*WHAT IS ASKED*:
Swap "pose" for "camera" in the part that opens with the line containing "pose: elev=237.6 azim=314.3" and closes with the line containing "Dot at: (357, 260)". Give only those lines again, otherwise unchanged, and leave the pictures out.

*MATERIAL FOR THIS TASK*:
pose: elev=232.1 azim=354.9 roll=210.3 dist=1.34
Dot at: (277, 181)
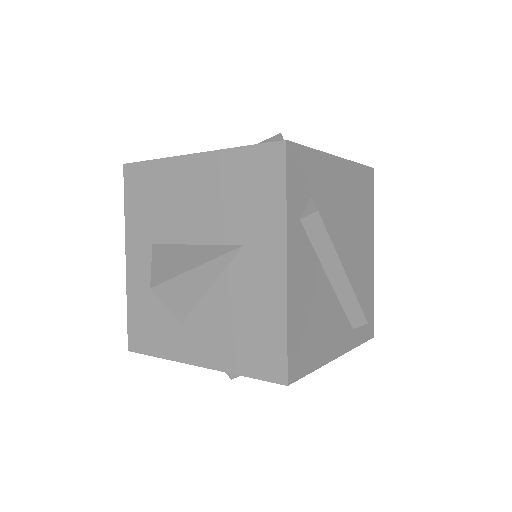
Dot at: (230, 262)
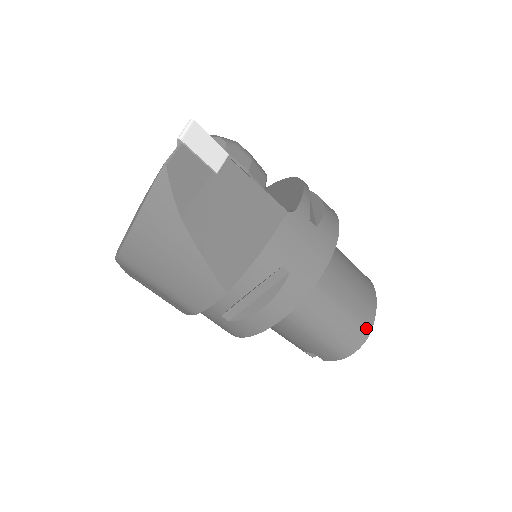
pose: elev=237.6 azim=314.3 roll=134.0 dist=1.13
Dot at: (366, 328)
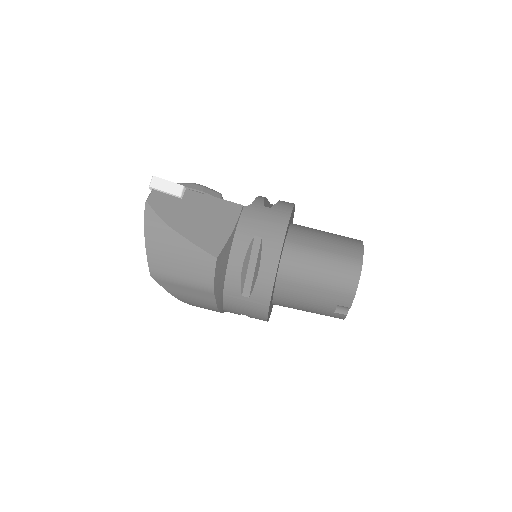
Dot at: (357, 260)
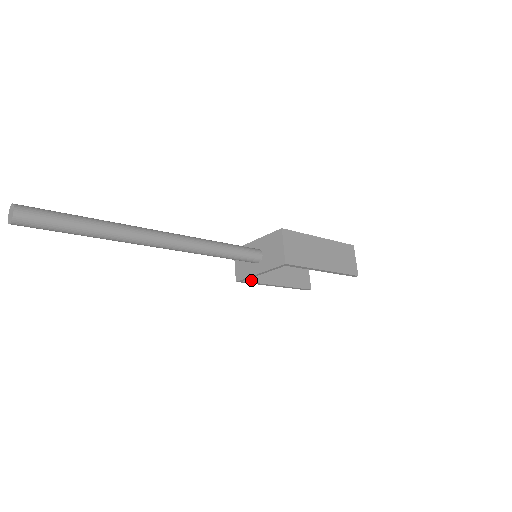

---

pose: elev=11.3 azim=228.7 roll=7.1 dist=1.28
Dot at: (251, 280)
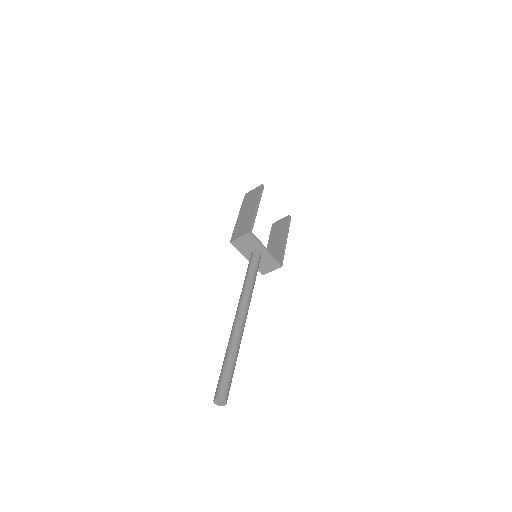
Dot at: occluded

*EXPECTED ANSWER*:
camera: elev=237.6 azim=314.3 roll=134.0 dist=1.13
Dot at: (366, 328)
Dot at: (357, 260)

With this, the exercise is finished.